Blogpost | 10 December 2015

On the Sidelines of COP21 - The Global Landscapes Forum

Guest blog by Julia Dennis, December 2015
Global Landscape Forum

IPCC Vice-Chair Thelma Krug presents key findings at GLF 2015 from the UN body’s 15 kg climate report, stressing that there is “still a lot of research to be done.”

As ministers, NGOs and legal advisers work day and night deliberating over the final brackets of the global climate compact at Le Bourget, kilometers down the road another forum focused on empowering a common climate agenda, one that integrates human development with the health of the earth’s forests, soils, and natural resources. Over December 5-6 at the Palais du Congress, the 3rd Annual Global Landscapes Forum (#GLFCOP21) was the largest other meeting in Paris during COP21, attracting close to 3,500 participants, exhibitors and speakers from across disciplines and sectors. Instead of focusing on national climate commitments, the GLF explored alternative ‘un-siloed’ approaches to land use in a warming world, and perhaps equally important, how to finance them.

Session topics during GLF were as diverse as the challenges facing environmental protection and sustainable development today: soil degradation, deforestation, food insecurity, youth migration, and water salinization were among the key issues. But over the course of the 2-day forum, a core message became clear: protecting human dignity and environmental integrity is not an either/or. Taking a landscapes view, our health and the health of the environment is interdependent, and mutually beneficial. As Danon CEO Emmanuel Faber told participants, “we can’t talk about anything, without talking about everything.”

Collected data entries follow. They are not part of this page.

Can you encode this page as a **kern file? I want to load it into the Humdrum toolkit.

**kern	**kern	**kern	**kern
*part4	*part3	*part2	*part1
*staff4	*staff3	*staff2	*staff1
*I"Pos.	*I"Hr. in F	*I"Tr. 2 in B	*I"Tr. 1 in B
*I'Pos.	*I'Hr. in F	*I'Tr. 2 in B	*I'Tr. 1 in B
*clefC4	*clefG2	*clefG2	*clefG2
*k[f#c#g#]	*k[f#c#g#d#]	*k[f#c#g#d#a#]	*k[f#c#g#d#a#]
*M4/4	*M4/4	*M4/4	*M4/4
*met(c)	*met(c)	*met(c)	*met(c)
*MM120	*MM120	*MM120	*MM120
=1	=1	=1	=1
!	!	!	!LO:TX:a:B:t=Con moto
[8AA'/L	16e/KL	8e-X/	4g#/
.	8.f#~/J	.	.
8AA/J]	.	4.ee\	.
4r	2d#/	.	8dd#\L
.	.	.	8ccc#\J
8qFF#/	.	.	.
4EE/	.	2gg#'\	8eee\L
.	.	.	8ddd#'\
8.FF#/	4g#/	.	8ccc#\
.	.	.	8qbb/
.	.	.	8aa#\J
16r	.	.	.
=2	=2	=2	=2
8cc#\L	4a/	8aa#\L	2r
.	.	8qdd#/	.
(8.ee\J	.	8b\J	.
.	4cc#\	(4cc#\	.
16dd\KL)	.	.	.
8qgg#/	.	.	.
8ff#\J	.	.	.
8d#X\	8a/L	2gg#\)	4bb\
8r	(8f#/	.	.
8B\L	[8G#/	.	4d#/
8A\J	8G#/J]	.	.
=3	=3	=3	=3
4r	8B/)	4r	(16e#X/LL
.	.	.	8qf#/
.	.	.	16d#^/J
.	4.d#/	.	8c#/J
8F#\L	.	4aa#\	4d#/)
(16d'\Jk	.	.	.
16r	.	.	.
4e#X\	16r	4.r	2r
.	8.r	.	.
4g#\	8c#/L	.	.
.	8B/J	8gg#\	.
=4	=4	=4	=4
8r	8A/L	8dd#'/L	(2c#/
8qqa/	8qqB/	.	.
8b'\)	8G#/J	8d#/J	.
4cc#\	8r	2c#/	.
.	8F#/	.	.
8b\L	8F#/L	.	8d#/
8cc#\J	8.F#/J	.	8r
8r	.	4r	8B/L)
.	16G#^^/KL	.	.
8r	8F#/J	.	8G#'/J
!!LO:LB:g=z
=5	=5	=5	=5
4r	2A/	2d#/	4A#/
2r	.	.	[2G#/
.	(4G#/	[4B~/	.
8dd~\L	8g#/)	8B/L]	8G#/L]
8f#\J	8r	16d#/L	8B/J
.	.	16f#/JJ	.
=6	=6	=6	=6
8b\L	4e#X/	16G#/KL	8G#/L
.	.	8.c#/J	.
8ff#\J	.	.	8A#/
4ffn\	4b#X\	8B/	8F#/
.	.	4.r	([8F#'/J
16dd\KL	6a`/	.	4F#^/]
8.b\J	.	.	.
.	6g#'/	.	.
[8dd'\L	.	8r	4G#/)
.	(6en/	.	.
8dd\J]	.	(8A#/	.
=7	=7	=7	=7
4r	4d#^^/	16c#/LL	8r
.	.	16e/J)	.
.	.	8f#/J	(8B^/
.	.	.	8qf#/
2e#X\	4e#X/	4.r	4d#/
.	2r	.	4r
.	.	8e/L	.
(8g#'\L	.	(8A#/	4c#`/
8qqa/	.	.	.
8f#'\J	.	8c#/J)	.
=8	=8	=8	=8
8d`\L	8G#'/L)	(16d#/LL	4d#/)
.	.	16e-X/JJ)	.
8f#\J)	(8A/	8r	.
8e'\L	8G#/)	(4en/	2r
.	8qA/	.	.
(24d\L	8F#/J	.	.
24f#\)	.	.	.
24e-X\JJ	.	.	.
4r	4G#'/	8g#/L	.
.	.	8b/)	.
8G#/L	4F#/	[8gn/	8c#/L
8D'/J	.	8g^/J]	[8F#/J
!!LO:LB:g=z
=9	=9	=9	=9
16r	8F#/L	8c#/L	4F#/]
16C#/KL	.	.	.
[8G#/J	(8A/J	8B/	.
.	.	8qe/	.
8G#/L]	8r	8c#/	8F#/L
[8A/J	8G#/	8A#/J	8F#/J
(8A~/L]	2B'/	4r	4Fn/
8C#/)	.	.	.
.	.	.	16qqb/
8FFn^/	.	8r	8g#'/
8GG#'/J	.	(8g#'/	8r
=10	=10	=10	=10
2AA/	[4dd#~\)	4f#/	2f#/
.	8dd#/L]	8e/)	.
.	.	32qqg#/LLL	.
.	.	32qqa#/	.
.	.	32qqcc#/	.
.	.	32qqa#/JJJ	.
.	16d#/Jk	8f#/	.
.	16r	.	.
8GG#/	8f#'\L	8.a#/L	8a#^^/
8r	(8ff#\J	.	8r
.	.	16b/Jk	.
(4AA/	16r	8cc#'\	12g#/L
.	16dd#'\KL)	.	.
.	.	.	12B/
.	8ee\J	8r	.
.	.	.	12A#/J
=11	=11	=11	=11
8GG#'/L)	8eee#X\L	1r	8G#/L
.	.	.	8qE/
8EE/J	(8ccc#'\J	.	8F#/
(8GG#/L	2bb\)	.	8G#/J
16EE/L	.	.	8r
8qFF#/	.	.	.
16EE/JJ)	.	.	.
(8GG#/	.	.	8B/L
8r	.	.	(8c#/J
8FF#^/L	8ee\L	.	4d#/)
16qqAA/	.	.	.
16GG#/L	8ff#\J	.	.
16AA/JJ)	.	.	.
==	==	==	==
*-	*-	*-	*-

Many of the landscapes-based solutions presented at the forum were driven by local communities, supported by national policy and funded by donor organizations. From indigenous tribes monitoring waterways in New Zealand, to replacing arms trade with local irrigations schemes in Costa Rica, landscapes projects were hailed as a win-win for both livelihoods and resource protection. And this is the way it must be, as CO2 sinks such as forests will be vital to keeping global warming at 2°C or less. “We cannot protect forests when they are surrounded by the hungry and the poor,” commented UNCD’s Louise Baker. “We cannot win at someone else’s loss.”

But one of the biggest sensitivities of the forum surrounded agriculture. As both the world’s largest employer and a USD 23 Trillion business a year, everyone is a stakeholder. Feeding 9 billion people by 2050 will require a transformation of practices to grow more food with less. However, smallholder farmers, who provide food for 2/3 of the population, need incentives just to stay in the business- like insurance against climate shocks and compensation for restoring soils. It is a complex issue as highlighted by Harrison S. Karnwea, Former Minister of Internal Affairs of Liberia, where recent peace has brought farmers back to their homes, but suddenly increased land degradation.

Projects that can harmonize smallholder livelihoods, food security, and sustainability, like agroforestry training for coffee growers in Burundi, need investors - the type who support a development agenda where returns on investment that aren’t always economic. Representatives from the financial sector, such as Credit Suisse’s Mark Burrows explained that “the people I represent will ultimately make the difference,” noting that sustainable agriculture will need 20 times more investment than that which governments and NGOs can provide. He asked governments to step into the role of ‘risk mitigator’ for agricultural investment, making it more stable in the short-term for projects with 10-15 year life cycles- a blink in the life of a agroforestry program.

Donor funding for projects, though welcomed by many developing country representatives at the Forum, is also a distraction, says Former Nigerian Finance Minister Ngozi Okonjo-Iweala. “60% of development capital for these efforts is coming from developing countries themselves, and that’s the way it should be.”

Traditional dancers from New Zealand perform at the GLF closing ceremony.Throughout the Forum sessions and speeches, the answer to this challenge of finance and sustainability began to echo that of the official COP21 negotiations at Le Bourget: political will. This includes the will to regulate industry and empower the world’s most vulnerable and marginalized. This means inclusion of local communities who have been charged for centuries with protecting earth’s forests, watersheds and other precious resources.

As for the SDG’s, says indigenous collective director Tui Shortland, financing and reporting will not be enough to make the impending climate agreement a reality. For communities like her own, fighting to protect the forests of New Zealand, “collective action needs to be taken, monitored and measured, and this research should be shared with the international community.”

As CIFOR’s Peter Holgrem quoted from Mahatma Gandhi in his closing speech, “speed is irrelevant if you are going the wrong direction.” When countries agree on binding commitments to combat climate change and curb dependence on fossil fuels, the next step will be to implement sustainable solutions going in the ‘right direction.’ Perhaps landscapes, and the communities who depend on them, can offer some answers.